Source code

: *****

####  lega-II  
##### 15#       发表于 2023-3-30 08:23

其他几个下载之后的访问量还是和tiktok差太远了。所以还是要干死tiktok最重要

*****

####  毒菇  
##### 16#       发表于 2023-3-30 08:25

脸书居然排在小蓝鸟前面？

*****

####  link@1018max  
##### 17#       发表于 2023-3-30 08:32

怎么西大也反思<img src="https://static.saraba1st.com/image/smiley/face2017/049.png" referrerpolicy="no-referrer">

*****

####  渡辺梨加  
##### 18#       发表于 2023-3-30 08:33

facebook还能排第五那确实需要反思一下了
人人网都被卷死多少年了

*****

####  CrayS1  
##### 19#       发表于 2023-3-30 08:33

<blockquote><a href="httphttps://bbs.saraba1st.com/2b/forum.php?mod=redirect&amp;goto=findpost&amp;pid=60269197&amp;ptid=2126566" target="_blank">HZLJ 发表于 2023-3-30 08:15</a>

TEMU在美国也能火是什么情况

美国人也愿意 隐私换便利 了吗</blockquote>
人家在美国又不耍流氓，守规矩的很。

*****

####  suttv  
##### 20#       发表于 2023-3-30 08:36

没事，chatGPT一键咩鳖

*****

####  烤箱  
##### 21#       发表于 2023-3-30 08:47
☆ ☆ ☆
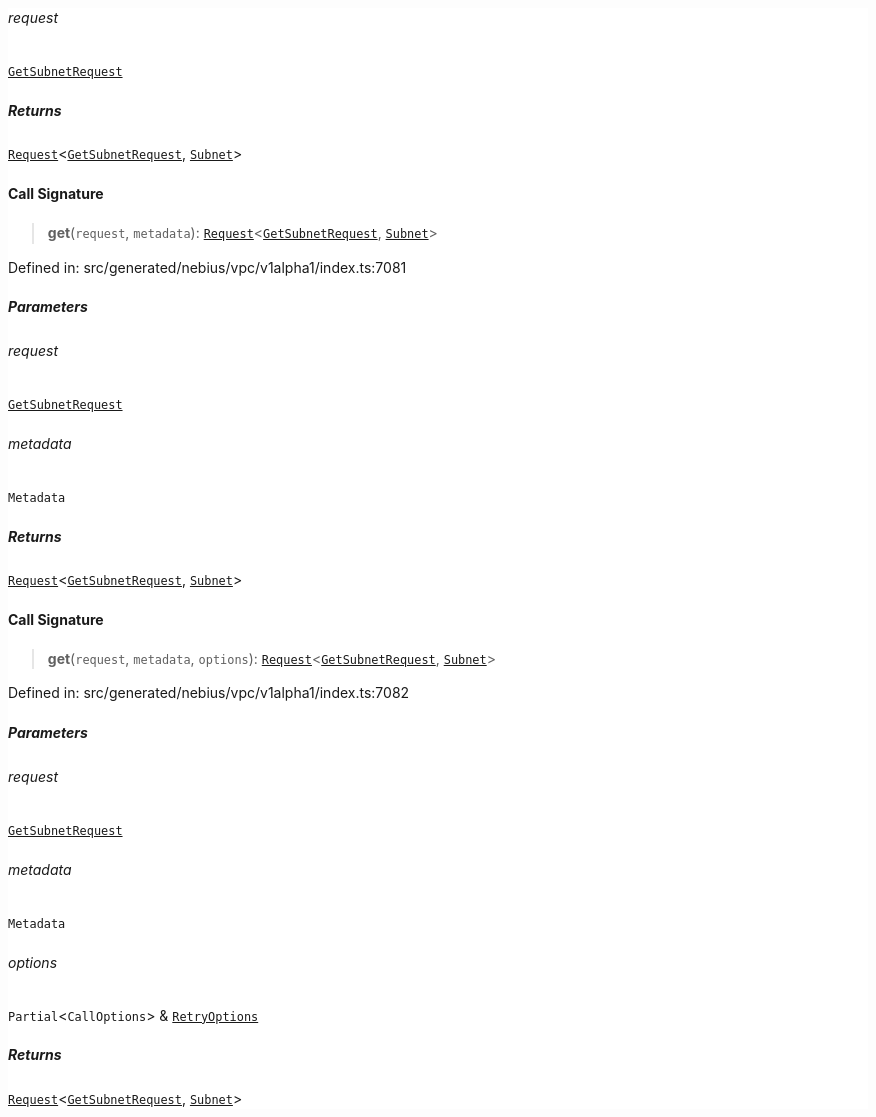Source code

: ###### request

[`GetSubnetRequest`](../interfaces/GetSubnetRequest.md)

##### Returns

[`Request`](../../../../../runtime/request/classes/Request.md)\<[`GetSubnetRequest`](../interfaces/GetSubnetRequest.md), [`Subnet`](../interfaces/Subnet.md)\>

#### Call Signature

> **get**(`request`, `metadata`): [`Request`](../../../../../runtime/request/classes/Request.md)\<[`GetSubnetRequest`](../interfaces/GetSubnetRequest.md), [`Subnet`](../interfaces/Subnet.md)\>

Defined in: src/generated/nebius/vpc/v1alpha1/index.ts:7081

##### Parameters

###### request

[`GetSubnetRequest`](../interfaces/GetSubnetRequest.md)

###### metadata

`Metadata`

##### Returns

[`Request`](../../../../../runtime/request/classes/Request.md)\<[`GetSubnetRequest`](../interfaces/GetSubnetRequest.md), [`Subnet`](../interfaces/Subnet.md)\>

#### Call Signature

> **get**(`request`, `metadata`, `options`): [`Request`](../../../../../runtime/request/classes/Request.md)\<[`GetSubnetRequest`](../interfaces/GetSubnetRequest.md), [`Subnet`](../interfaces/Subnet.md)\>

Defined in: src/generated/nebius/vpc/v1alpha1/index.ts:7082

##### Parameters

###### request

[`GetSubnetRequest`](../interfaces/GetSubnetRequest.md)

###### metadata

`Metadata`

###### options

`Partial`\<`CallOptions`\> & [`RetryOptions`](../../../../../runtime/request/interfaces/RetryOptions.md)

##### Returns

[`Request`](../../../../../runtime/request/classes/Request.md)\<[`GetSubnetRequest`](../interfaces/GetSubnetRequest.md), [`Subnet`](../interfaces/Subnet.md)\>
☆ ☆ ☆
▸ **EXERCISE**
How many of the lines above contain the string "index"? Case must match. Reply with the number alone.

▸ **OUTPUT FOR THIS TASK**
2